_TEXT TO READ_
18)On the basis of these agreed principles and the UK’s intention to end the free movement of persons between the UK and the EU, the Declaration as drafted envisages a future relationship which envisages little ongoing formal integration between the UK and EU legal orders in the context of the future relationship (“the Parties will form separate markets and distinct legal orders”). Instead of forming part of the Single Market, arrangements would be made for bilateral cooperation in a wide range of areas, which would involve a reduction in the role of EU law and policy in the UK (although the precise extent of that role would depend on the design of the new arrangements which were negotiated). One exception is the suggestion that the relationship should “build and improve on the single customs territory provided for in the Withdrawal Agreement which obviates the need for checks on rules of origin”.
19)Two further factors might somewhat limit the overall looseness of the legal relationship sketched out in the Declaration. Firstly, such a relationship would not in itself remove the need for the backstop provisions in the Withdrawal Agreement to remain operative. Therefore, even if a low regulatory integration agreement like that envisioned in the Political Declaration were concluded, unless alternative solutions to the backstop were identified that were acceptable to the EU, the provisions of the backstop, outlined above, would remain operative. Thus, there is the possibility that, even if the UK sought to conclude a loose future relationship with the EU, it would effectively remain in a Customs Union with the EU, with Northern Ireland applying (primarily) EU rules relating to goods.

_ITEMS_
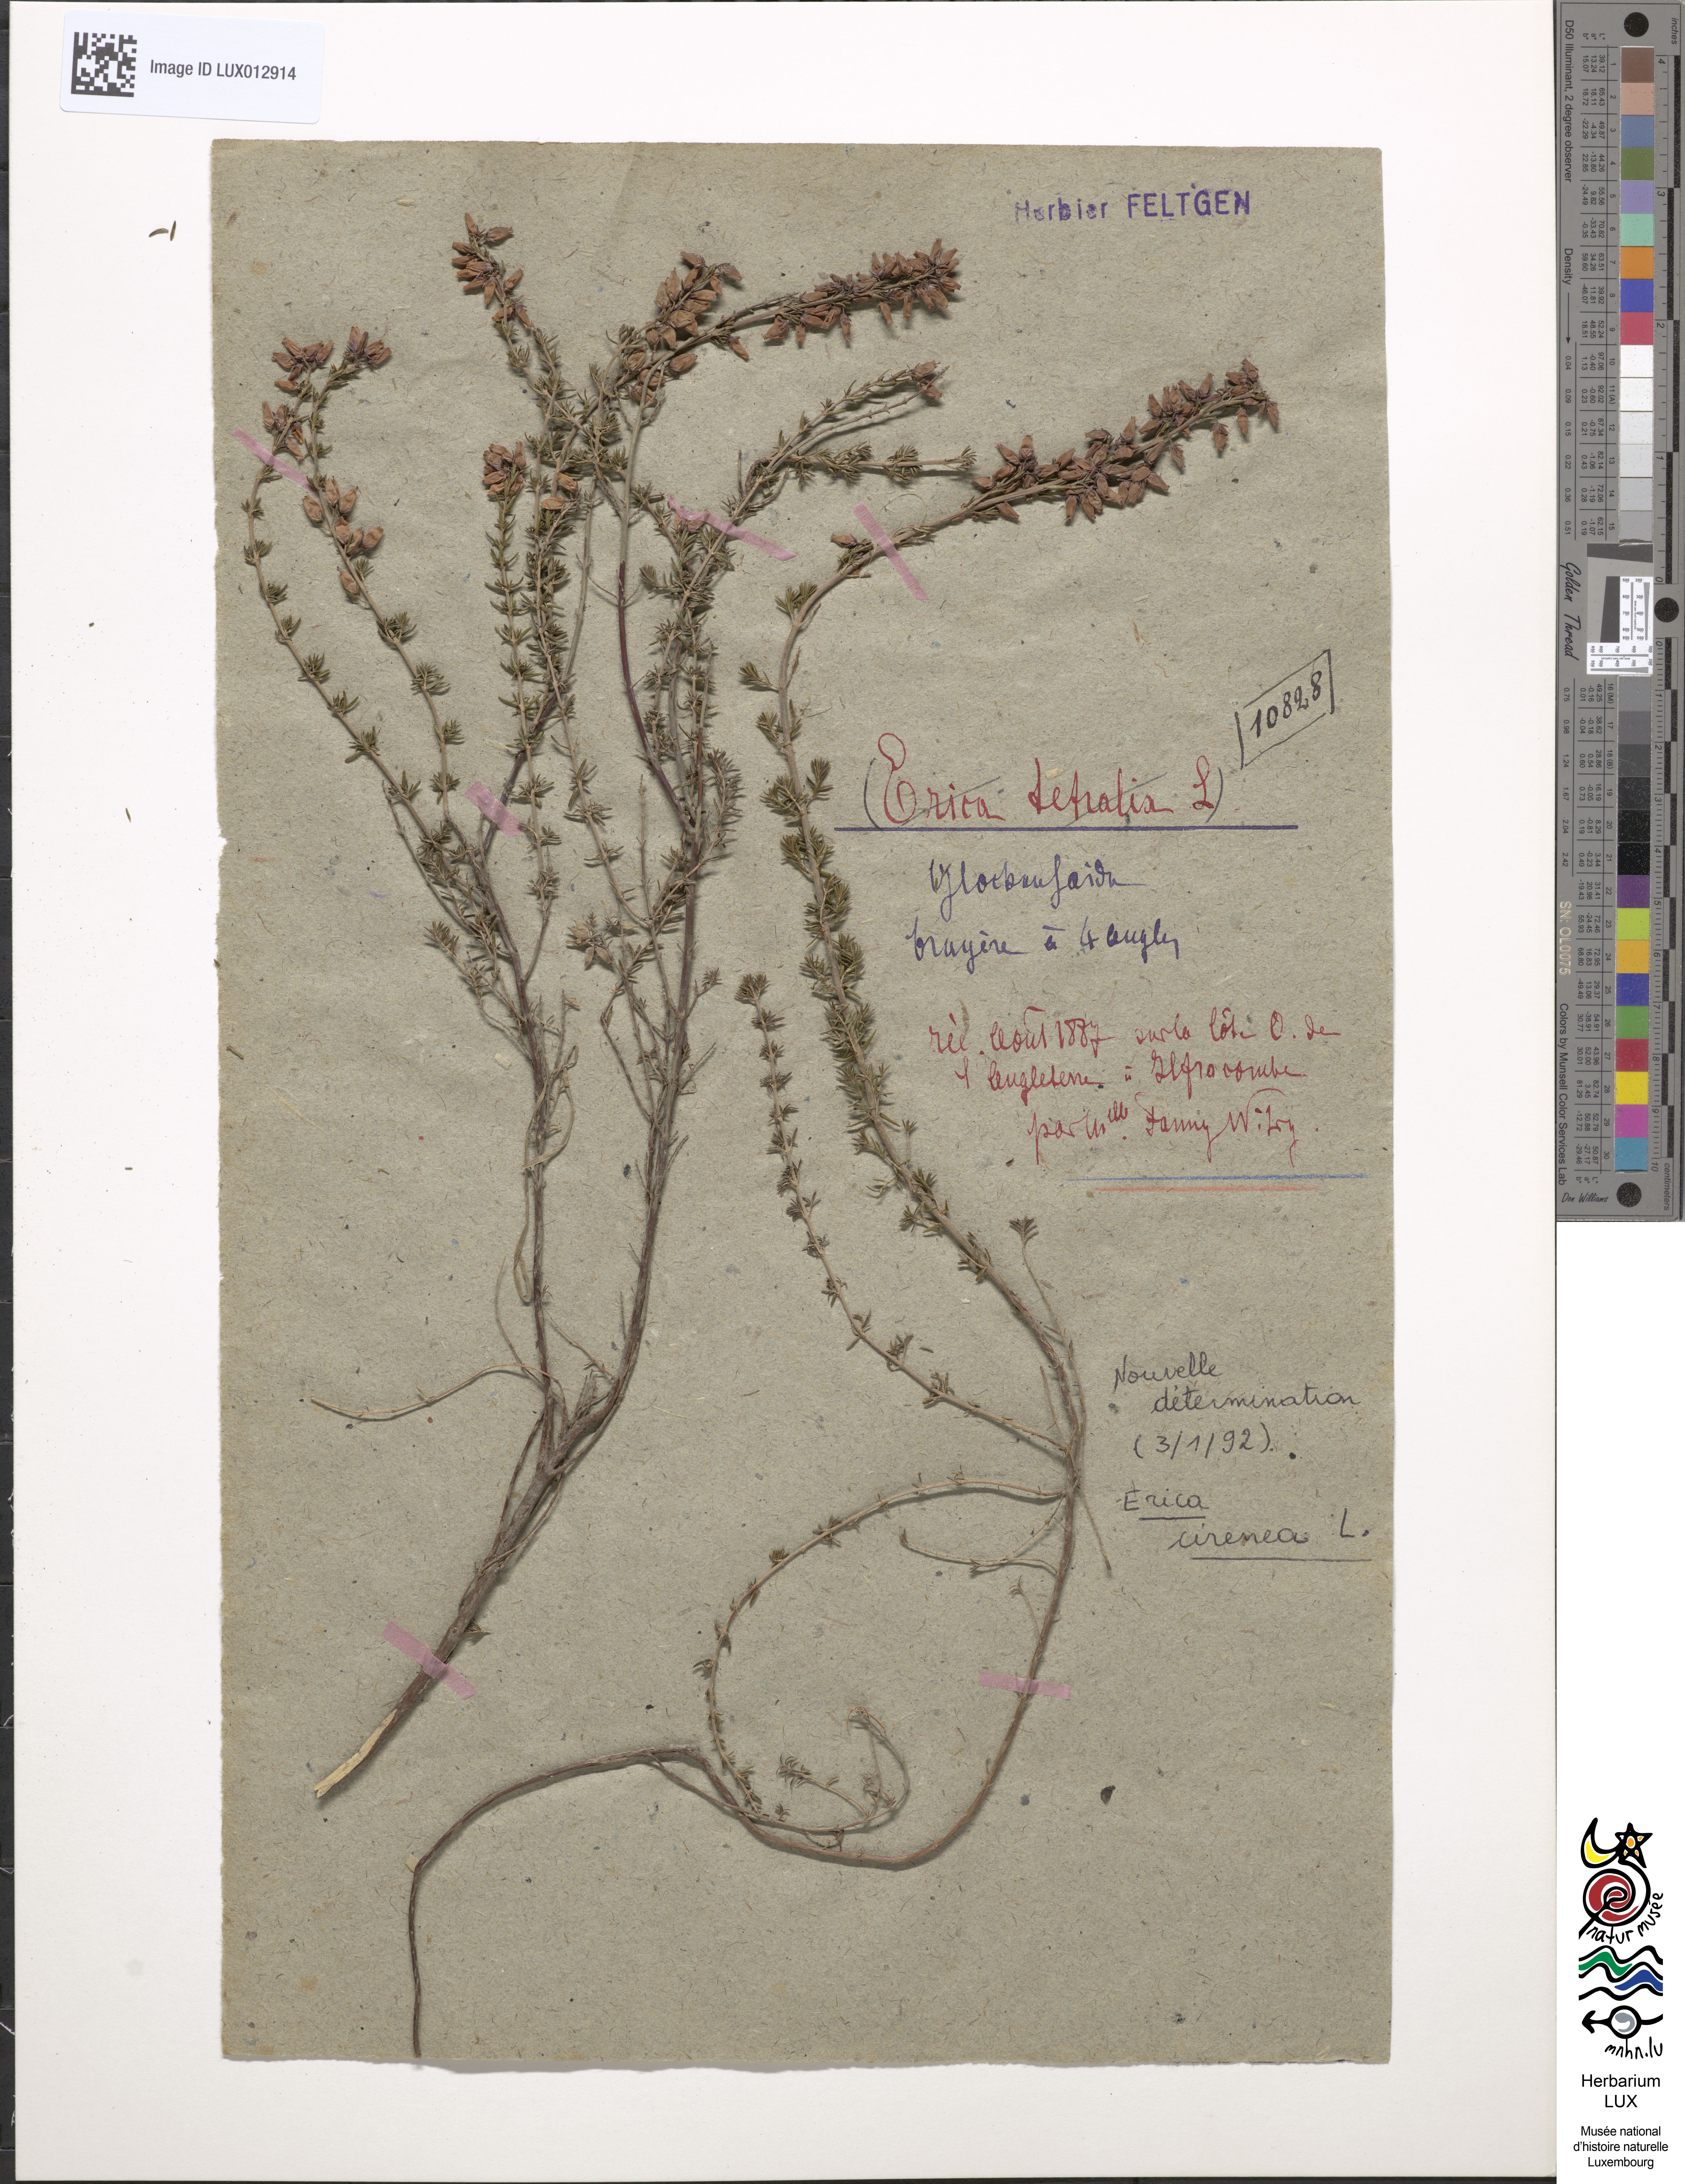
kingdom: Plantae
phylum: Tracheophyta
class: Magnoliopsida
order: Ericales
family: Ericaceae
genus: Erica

--

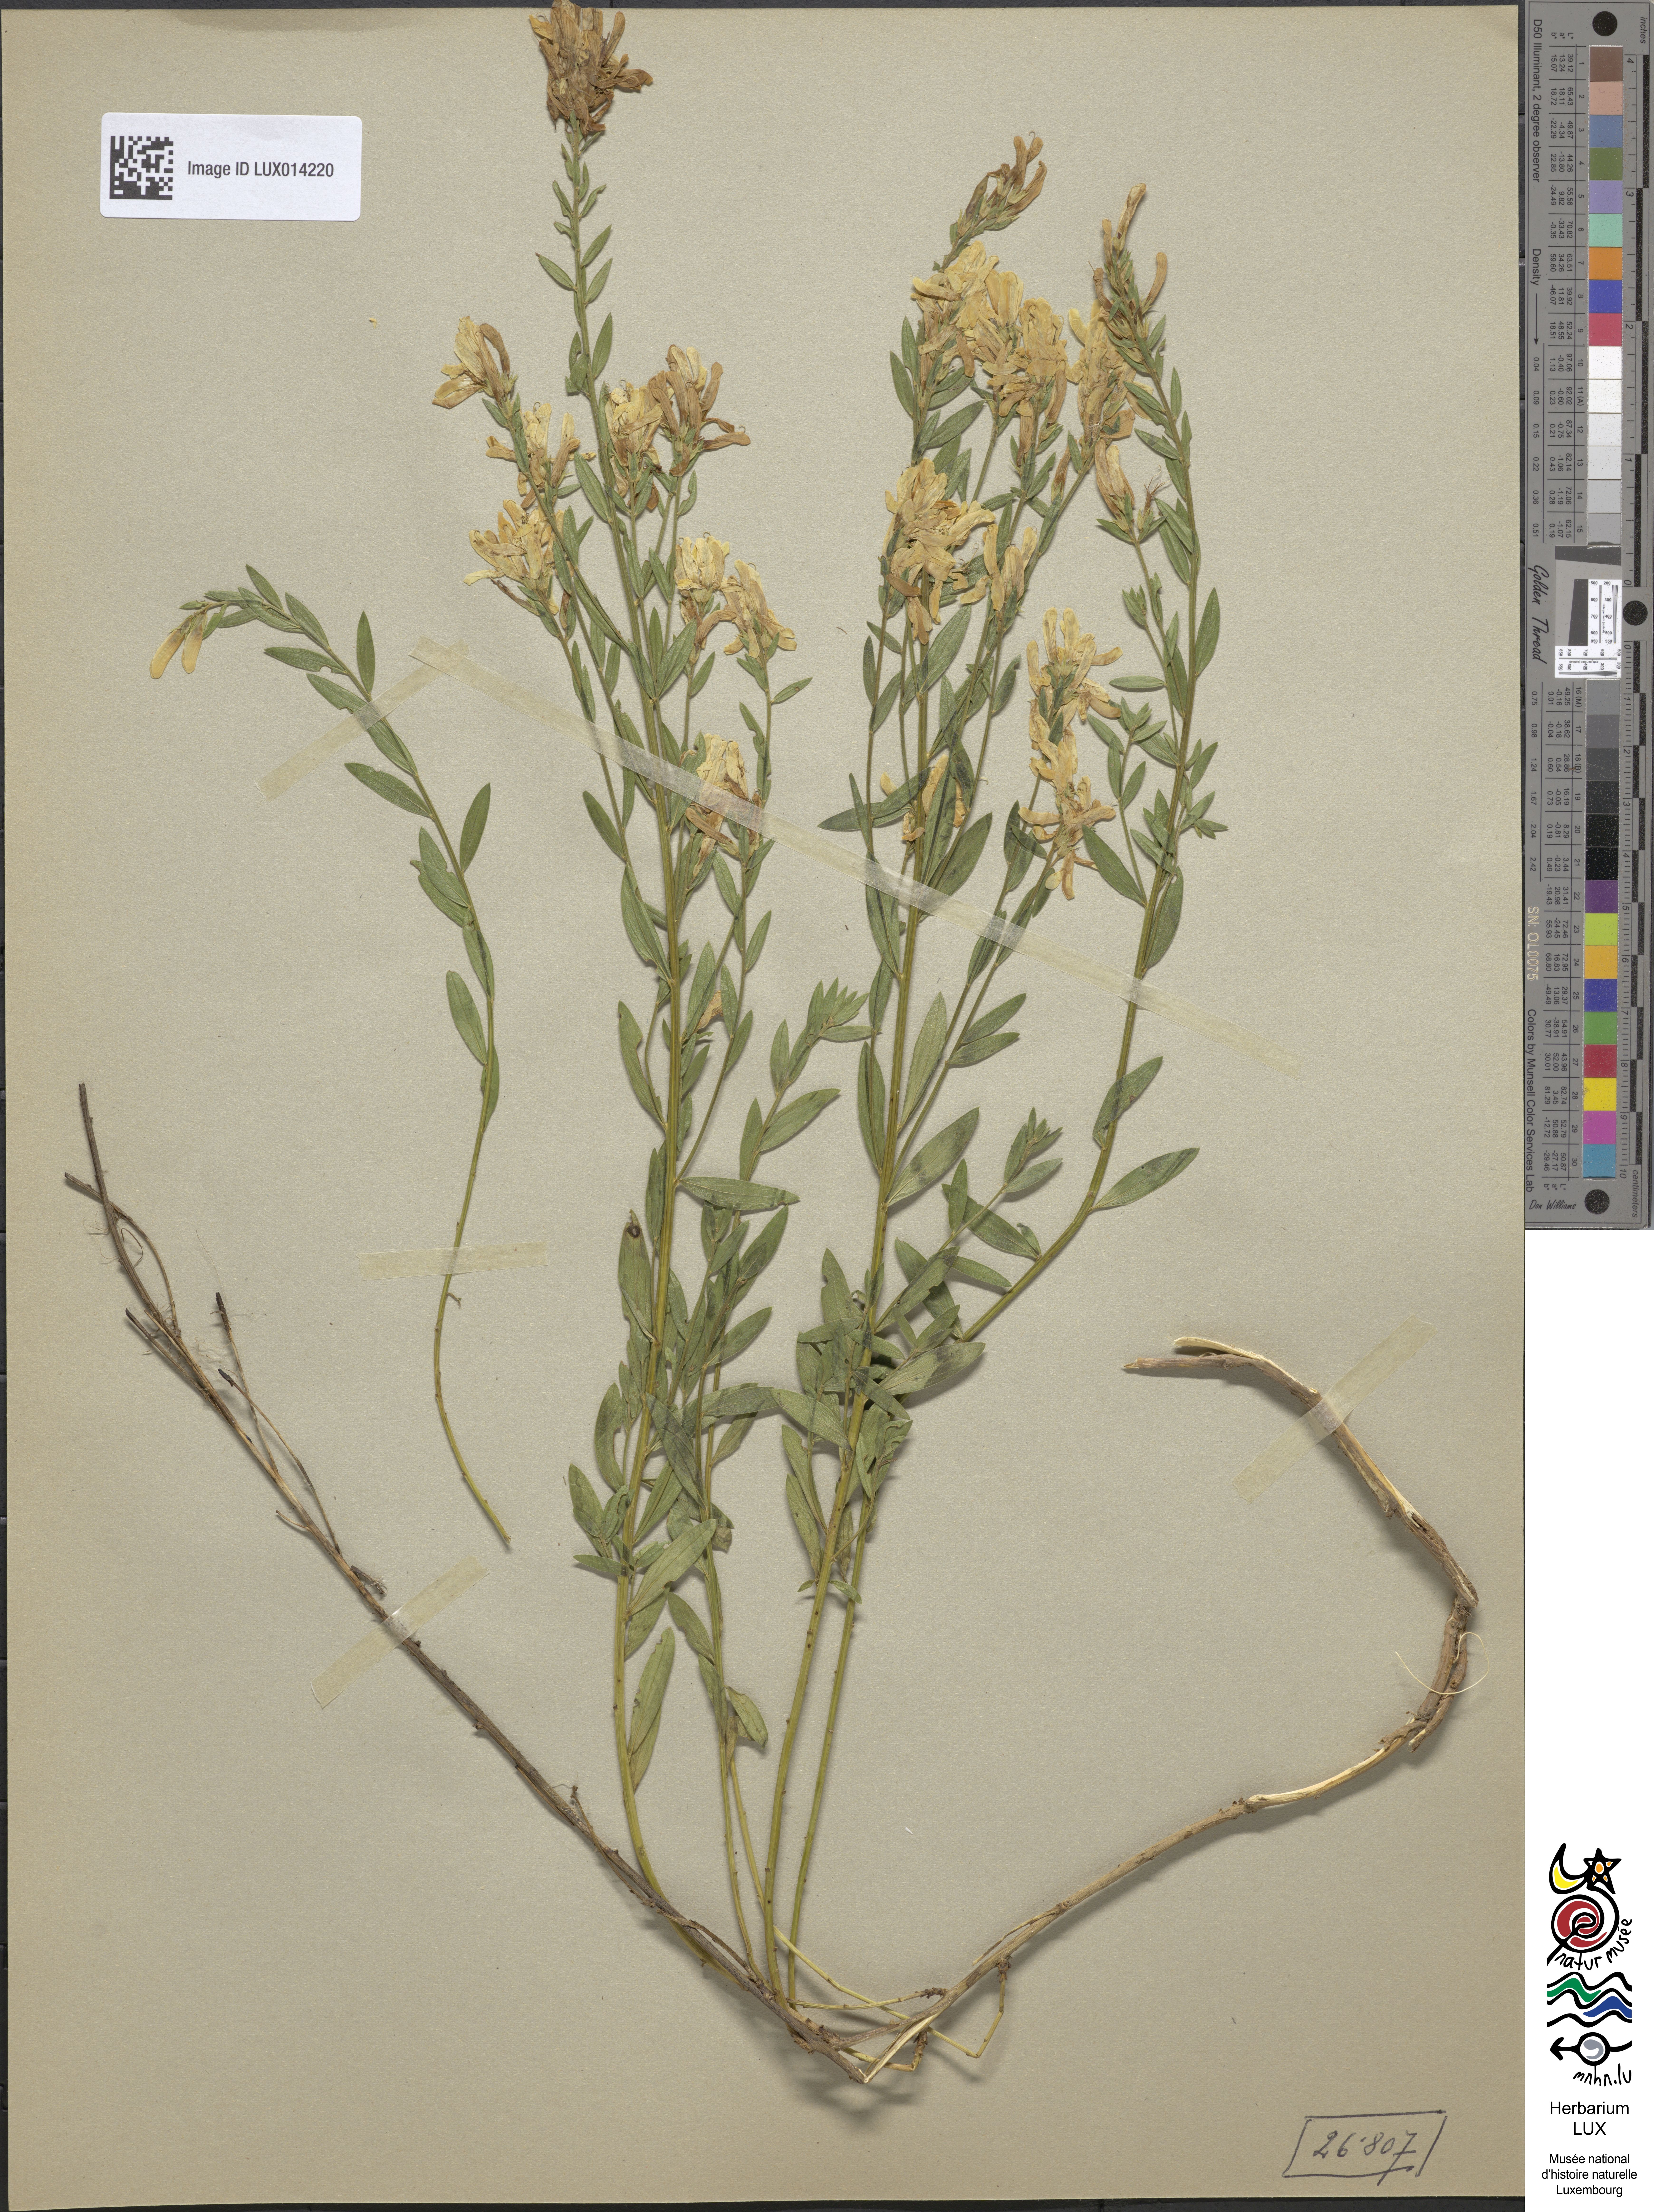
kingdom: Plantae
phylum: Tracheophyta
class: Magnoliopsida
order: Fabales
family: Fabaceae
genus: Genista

_WHAT TO WORK ON_
• A. Answer these questions about the passage on the UK–EU future relationship:
(i) According to the quoted wording of the Declaration, what will the Parties form?
(ii) What would the single customs territory provided for in the Withdrawal Agreement obviate the need for?
(iii) Under the backstop, Northern Ireland would apply (primarily) EU rules relating to what?
• B. Rewrite the passage on the UK–EU future relationship from "19)Two further factors" to "relating to goods.", replacing "backstop" with "safety net" wherever it occurs.
• C. Write the next paragraph of the passage on the UK–EU future relationship, picking up after its final sentence.

_RESPONSES_
• A.
(i) Separate markets and distinct legal orders.
(ii) Checks on rules of origin.
(iii) Goods.

• B.
19)Two further factors might somewhat limit the overall looseness of the legal relationship sketched out in the Declaration. Firstly, such a relationship would not in itself remove the need for the safety net provisions in the Withdrawal Agreement to remain operative. Therefore, even if a low regulatory integration agreement like that envisioned in the Political Declaration were concluded, unless alternative solutions to the safety net were identified that were acceptable to the EU, the provisions of the safety net, outlined above, would remain operative. Thus, there is the possibility that, even if the UK sought to conclude a loose future relationship with the EU, it would effectively remain in a Customs Union with the EU, with Northern Ireland applying (primarily) EU rules relating to goods.

• C.
20)Secondly, the Declaration signals that the UK could choose to unilaterally align with some EU rules, noting that this “would be taken into account in the application of related checks and controls”. If the Government chose to do this, some EU rules relating to products would effectively continue to apply in the UK as a matter, not of EU law or international law, but of domestic policy, meaning that EU law would remain of substantial relevance in these areas. Where the UK chose to align with EU rules domestically, there would still potentially be some reduction in the relevance of some aspects of EU law in these areas, as, because the UK would no longer be a Member State, the reciprocal, intra-EU arrangements between Member States provided for in EU law (e.g. regarding market access, recognition of regulators and approvals, and access to EU systems and procedures) would no longer apply to the UK.
21)The Declaration also states, specifically in relation to law enforcement and judicial cooperation in criminal matters, that a closer partnership in this area would require commitments from the UK regarding alignment with EU rules.
22)The Political Declaration is a flexible document: the EU has frequently reiterated its “openness to rework the Political Declaration in full respect of European Council guidelines”.
23)The UK could, without breaching the principles that have been negotiated in the Declaration, pursue a very close economic relationship with the EU in which Single Market law would continue to apply in the UK in its entirety, and the UK would remain in a Customs Union.
24)Were this to happen, EU law would continue to play a direct and substantial role in the UK, effectively continuing to constitute a significant proportion of the UK legal order. To date, the most specific proposal for such an arrangement has been the “Common Market 2.0” model proposed by a group of MPs, which would involve the UK remaining part of the Single Market by joining the European Free Trade Association (Efta), and remaining in a common customs territory with the EU. This proposal would also see the UK leave a range of areas of EU law including the Common Agricultural Policy and the Common Fisheries Policy, thus entailing some reduction in the extent of EU law that would apply in the UK.
25)To negotiate such a relationship, the Declaration establishes that the UK would have to accept the continued free movement of persons between the EU and the UK (on the basis that the four freedoms of the Single Market are ‘indivisible’). There has not to date been a majority in the House of Commons for such an approach.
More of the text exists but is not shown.